If you really want to discard any changes during a live failover, this is easy. Remember, your VM will be running and IO will be processed, so ensure that’s actually what you want to do.
All you need to do is perform a failover (or use the MOVE option for a graceful transition) and ensure the auto-commit policy is set to “do not auto-commit.” Ensure that the commit is set to manual. Then do your tests, and when you’re done, instead of committing, you’ll press the “roll-back” button, and everything will go right back the way it was in production, before you failed over. Any IO that happened during this process will be lost. Replication will pick back up again and you’ll continue to be protected.

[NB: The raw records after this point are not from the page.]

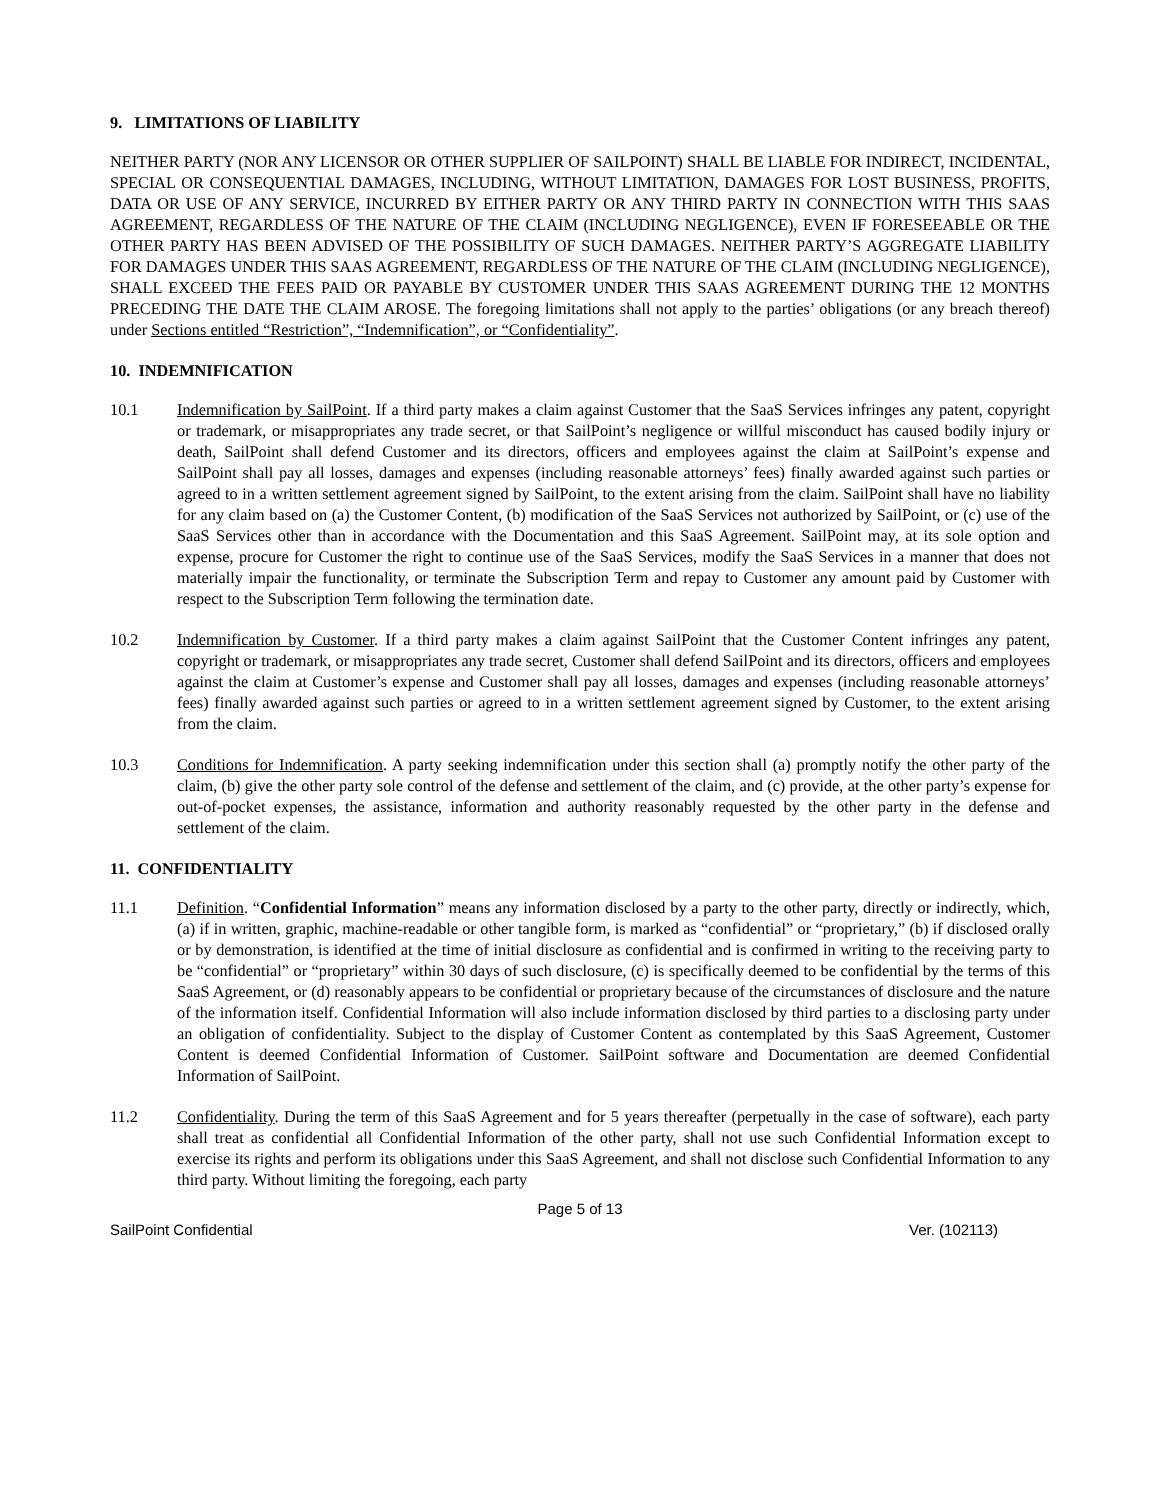9. LIMITATIONS OF LIABILITY
NEITHER PARTY (NOR ANY LICENSOR OR OTHER SUPPLIER OF SAILPOINT) SHALL BE LIABLE FOR INDIRECT, INCIDENTAL, SPECIAL OR CONSEQUENTIAL DAMAGES, INCLUDING, WITHOUT LIMITATION, DAMAGES FOR LOST BUSINESS, PROFITS, DATA OR USE OF ANY SERVICE, INCURRED BY EITHER PARTY OR ANY THIRD PARTY IN CONNECTION WITH THIS SAAS AGREEMENT, REGARDLESS OF THE NATURE OF THE CLAIM (INCLUDING NEGLIGENCE), EVEN IF FORESEEABLE OR THE OTHER PARTY HAS BEEN ADVISED OF THE POSSIBILITY OF SUCH DAMAGES. NEITHER PARTY’S AGGREGATE LIABILITY FOR DAMAGES UNDER THIS SAAS AGREEMENT, REGARDLESS OF THE NATURE OF THE CLAIM (INCLUDING NEGLIGENCE), SHALL EXCEED THE FEES PAID OR PAYABLE BY CUSTOMER UNDER THIS SAAS AGREEMENT DURING THE 12 MONTHS PRECEDING THE DATE THE CLAIM AROSE. The foregoing limitations shall not apply to the parties’ obligations (or any breach thereof) under Sections entitled “Restriction”, “Indemnification”, or “Confidentiality”.
10. INDEMNIFICATION
10.1 Indemnification by SailPoint. If a third party makes a claim against Customer that the SaaS Services infringes any patent, copyright or trademark, or misappropriates any trade secret, or that SailPoint’s negligence or willful misconduct has caused bodily injury or death, SailPoint shall defend Customer and its directors, officers and employees against the claim at SailPoint’s expense and SailPoint shall pay all losses, damages and expenses (including reasonable attorneys’ fees) finally awarded against such parties or agreed to in a written settlement agreement signed by SailPoint, to the extent arising from the claim. SailPoint shall have no liability for any claim based on (a) the Customer Content, (b) modification of the SaaS Services not authorized by SailPoint, or (c) use of the SaaS Services other than in accordance with the Documentation and this SaaS Agreement. SailPoint may, at its sole option and expense, procure for Customer the right to continue use of the SaaS Services, modify the SaaS Services in a manner that does not materially impair the functionality, or terminate the Subscription Term and repay to Customer any amount paid by Customer with respect to the Subscription Term following the termination date.
10.2 Indemnification by Customer. If a third party makes a claim against SailPoint that the Customer Content infringes any patent, copyright or trademark, or misappropriates any trade secret, Customer shall defend SailPoint and its directors, officers and employees against the claim at Customer’s expense and Customer shall pay all losses, damages and expenses (including reasonable attorneys’ fees) finally awarded against such parties or agreed to in a written settlement agreement signed by Customer, to the extent arising from the claim.
10.3 Conditions for Indemnification. A party seeking indemnification under this section shall (a) promptly notify the other party of the claim, (b) give the other party sole control of the defense and settlement of the claim, and (c) provide, at the other party’s expense for out-of-pocket expenses, the assistance, information and authority reasonably requested by the other party in the defense and settlement of the claim.
11. CONFIDENTIALITY
11.1 Definition. “Confidential Information” means any information disclosed by a party to the other party, directly or indirectly, which, (a) if in written, graphic, machine-readable or other tangible form, is marked as “confidential” or “proprietary,” (b) if disclosed orally or by demonstration, is identified at the time of initial disclosure as confidential and is confirmed in writing to the receiving party to be “confidential” or “proprietary” within 30 days of such disclosure, (c) is specifically deemed to be confidential by the terms of this SaaS Agreement, or (d) reasonably appears to be confidential or proprietary because of the circumstances of disclosure and the nature of the information itself. Confidential Information will also include information disclosed by third parties to a disclosing party under an obligation of confidentiality. Subject to the display of Customer Content as contemplated by this SaaS Agreement, Customer Content is deemed Confidential Information of Customer. SailPoint software and Documentation are deemed Confidential Information of SailPoint.
11.2 Confidentiality. During the term of this SaaS Agreement and for 5 years thereafter (perpetually in the case of software), each party shall treat as confidential all Confidential Information of the other party, shall not use such Confidential Information except to exercise its rights and perform its obligations under this SaaS Agreement, and shall not disclose such Confidential Information to any third party. Without limiting the foregoing, each party
Page 5 of 13
SailPoint Confidential Ver. (102113)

This is actually a designed feature. Zerto allows you to have thousands of check points to choose from when you failover. If you failover and the checkpoint you chose doesn’t work, you rollback and try another checkpoint. No different than what you want to use it for really.

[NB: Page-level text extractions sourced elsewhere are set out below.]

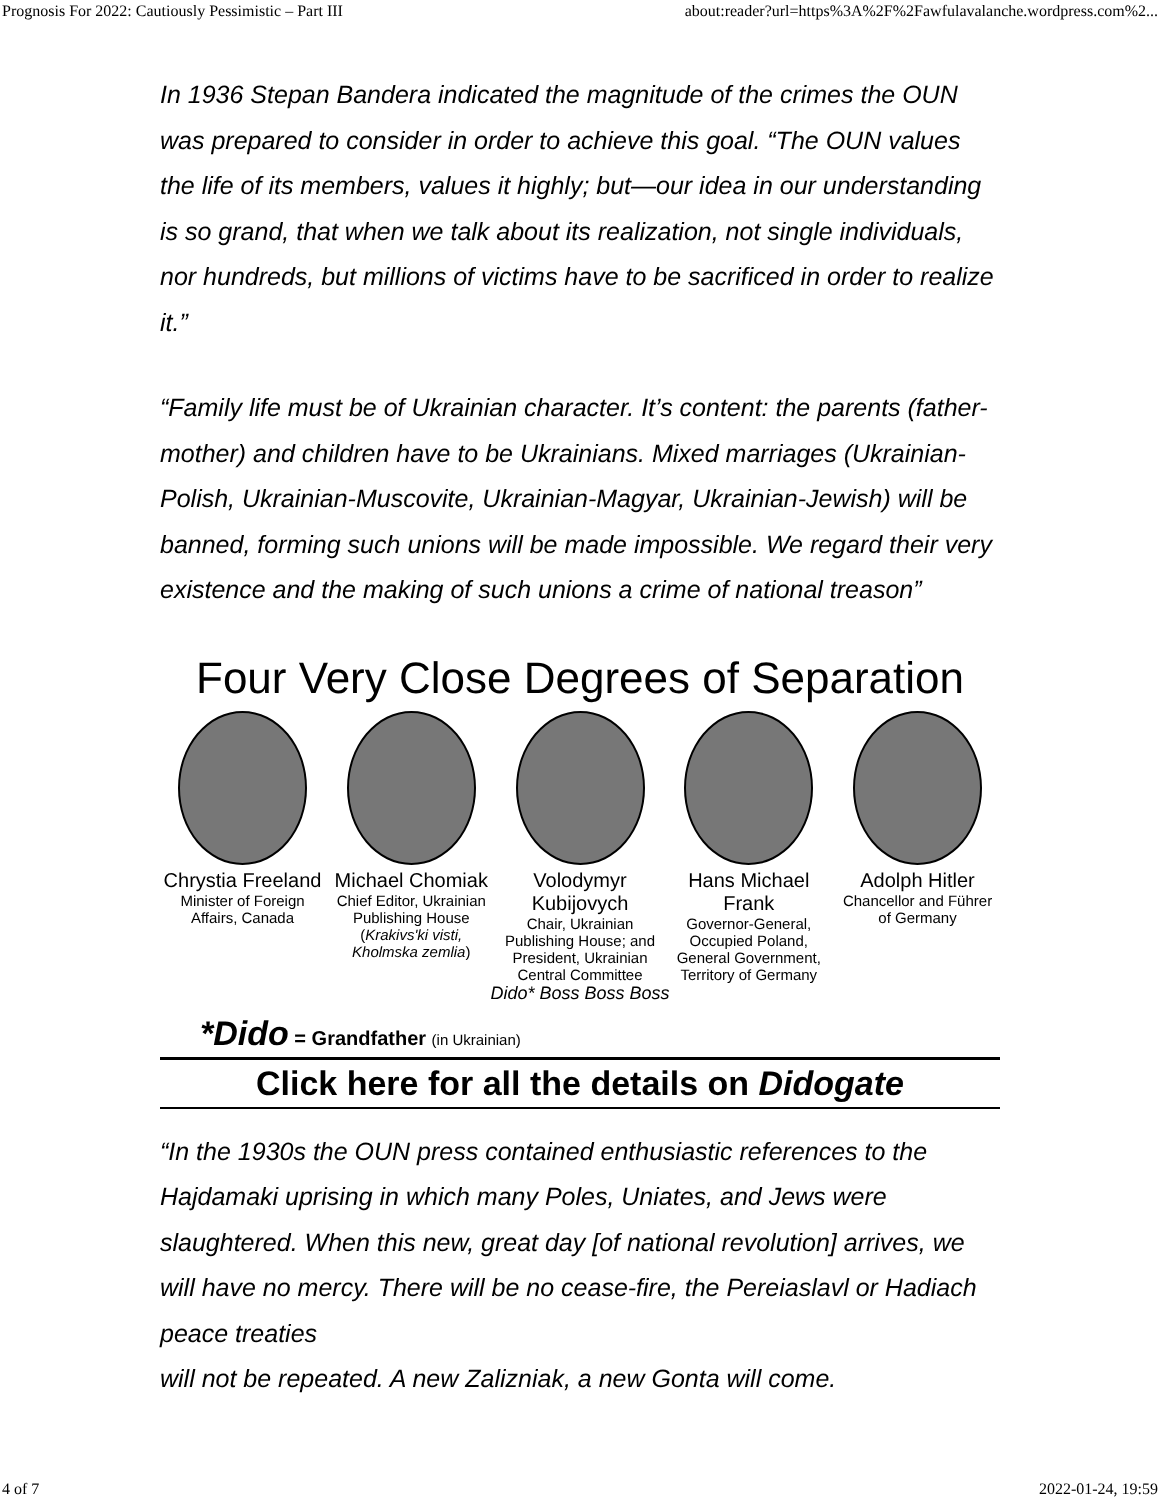Prognosis For 2022: Cautiously Pessimistic – Part III about:reader?url=https%3A%2F%2Fawfulavalanche.wordpress.com%2...
In 1936 Stepan Bandera indicated the magnitude of the crimes the OUN was prepared to consider in order to achieve this goal. “The OUN values the life of its members, values it highly; but—our idea in our understanding is so grand, that when we talk about its realization, not single individuals, nor hundreds, but millions of victims have to be sacrificed in order to realize it.”
“Family life must be of Ukrainian character. It’s content: the parents (father-mother) and children have to be Ukrainians. Mixed marriages (Ukrainian-Polish, Ukrainian-Muscovite, Ukrainian-Magyar, Ukrainian-Jewish) will be banned, forming such unions will be made impossible. We regard their very existence and the making of such unions a crime of national treason”
Four Very Close Degrees of Separation
Chrystia Freeland
Minister of Foreign Affairs, Canada
Michael Chomiak
Chief Editor, Ukrainian Publishing House (Krakivs'ki visti, Kholmska zemlia)
Volodymyr Kubijovych
Chair, Ukrainian Publishing House; and President, Ukrainian Central Committee
Hans Michael Frank
Governor-General, Occupied Poland, General Government, Territory of Germany
Adolph Hitler
Chancellor and Führer of Germany
Dido* Boss Boss Boss
*Dido = Grandfather (in Ukrainian)
Click here for all the details on Didogate
“In the 1930s the OUN press contained enthusiastic references to the Hajdamaki uprising in which many Poles, Uniates, and Jews were slaughtered. When this new, great day [of national revolution] arrives, we will have no mercy. There will be no cease-fire, the Pereiaslavl or Hadiach peace treaties
will not be repeated. A new Zalizniak, a new Gonta will come.
4 of 7 2022-01-24, 19:59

I think this still has the original protected VM in place, though powered off. At the same time keeping the newly created VM powered up at the recovery site. Our issues is our SDN runs into conflicts with duplicate MAC addresses in vcenter, even across sites.
It shouldn’t. The source VM should be powered off and removed from the vcenter inventory. Only 1 version of the VM stays in play during the process. When you revert, same operation. VM is powered off and removed from inventory, then the VM is added to inventory on the other side and turned on.